Here again, NAEH focuses on people in households at or below the federal poverty line. They’re counted as workers if they were employed at least 27 weeks — the usual Bureau of Labor Statistics standard.

Adjusting for inflation, poor working people in the U.S. earned, on average, slightly more in 2010 than in 2009. But those who lived in the District, earned 13.2% less — an average of just $6,937 for the year.

This is less than the average for the working poor in any state — and less than half the 2010 fair market rent for a one-bedroom unit in the D.C. area.

Living Doubled Up

People are at extraordinary risk of homelessness when they’re doubled up, i.e., living with friends or family because they can’t afford a place of their own.

NAEH focuses on those at the bottom of the income scale — in this case at or below 135% of the federal poverty line. It calculates the risk that they’ll become homeless within a year at 1 in 12.

In 2010, it reports, the number of low-income people in the District who were living doubled up dropped by 21.37% — from 19,950 to 15,686.

Percentages went up in all but 10 states, making for a nationwide increase of 12.64%.

Why is the District an outlier here?

One answer, if only partial, could be that the risk became a reality for a fair number of those who’d been doubled up in 2009. Recall that most homelessness rates rose significantly in the District, far more than nationwide.

What the Risk Factors Mean

All the risk factors boil down to one simple thing: Too many people can’t afford a place to live.
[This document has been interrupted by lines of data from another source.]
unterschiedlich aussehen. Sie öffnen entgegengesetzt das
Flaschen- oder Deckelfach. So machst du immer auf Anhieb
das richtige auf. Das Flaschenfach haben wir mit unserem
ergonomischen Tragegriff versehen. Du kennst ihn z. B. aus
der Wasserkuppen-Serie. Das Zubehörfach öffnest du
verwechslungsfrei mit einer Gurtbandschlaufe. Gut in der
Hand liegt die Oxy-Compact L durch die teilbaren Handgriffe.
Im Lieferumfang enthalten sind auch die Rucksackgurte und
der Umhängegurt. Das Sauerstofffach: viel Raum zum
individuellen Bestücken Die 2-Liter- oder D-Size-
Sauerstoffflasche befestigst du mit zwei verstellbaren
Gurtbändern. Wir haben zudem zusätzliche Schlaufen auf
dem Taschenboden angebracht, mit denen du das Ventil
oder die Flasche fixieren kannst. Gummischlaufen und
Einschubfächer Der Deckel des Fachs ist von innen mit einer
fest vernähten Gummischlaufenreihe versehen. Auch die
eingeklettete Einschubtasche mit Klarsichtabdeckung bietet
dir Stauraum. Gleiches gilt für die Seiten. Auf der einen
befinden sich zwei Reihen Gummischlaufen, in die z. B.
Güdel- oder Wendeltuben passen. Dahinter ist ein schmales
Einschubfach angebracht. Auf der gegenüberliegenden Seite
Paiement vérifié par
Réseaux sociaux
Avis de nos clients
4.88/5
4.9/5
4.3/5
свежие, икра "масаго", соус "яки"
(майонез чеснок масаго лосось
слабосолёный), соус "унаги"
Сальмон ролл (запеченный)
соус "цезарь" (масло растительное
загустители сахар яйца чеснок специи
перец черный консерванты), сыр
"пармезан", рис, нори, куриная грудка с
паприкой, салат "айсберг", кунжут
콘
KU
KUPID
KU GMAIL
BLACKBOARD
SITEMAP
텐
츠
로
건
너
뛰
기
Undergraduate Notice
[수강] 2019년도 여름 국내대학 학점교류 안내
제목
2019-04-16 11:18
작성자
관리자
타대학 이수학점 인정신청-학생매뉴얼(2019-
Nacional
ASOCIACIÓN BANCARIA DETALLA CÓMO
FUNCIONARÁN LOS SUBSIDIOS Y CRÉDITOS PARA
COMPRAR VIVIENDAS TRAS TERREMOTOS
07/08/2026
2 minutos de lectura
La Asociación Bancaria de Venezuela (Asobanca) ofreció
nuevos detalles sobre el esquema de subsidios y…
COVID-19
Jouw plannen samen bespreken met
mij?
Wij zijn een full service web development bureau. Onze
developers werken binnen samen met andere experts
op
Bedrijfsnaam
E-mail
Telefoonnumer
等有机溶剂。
They could if the District offered more housing in a price range low-income people can afford — and more vouchers to make higher-cost housing affordable for them.

The Coalition for Nonprofit Housing and Economic Development has an agenda to get the District back on track in this area.

On the other hand, more people could afford to pay more for housing if they had full-time living wage jobs with essential benefits, e.g., health insurance, paid leave.

So there’s a role here for targeted job creation and long-overdue improvements in workforce development. Needless to say, education too.

And what about more funding for child care subsidies so that low-income parents can afford to work?

And what about reforms in our child welfare system, which is still turning out youth with no place to go and no one to turn to? And what about …

Well, you get the point. What the risk factors show is that homelessness is actually a symptom of diverse systemic problems.

This, to me, is the most important message NAEH delivers. For the District it’s an urgent one.

For the federal government too, but our neighbors up on Capitol Hill seem not to be listening.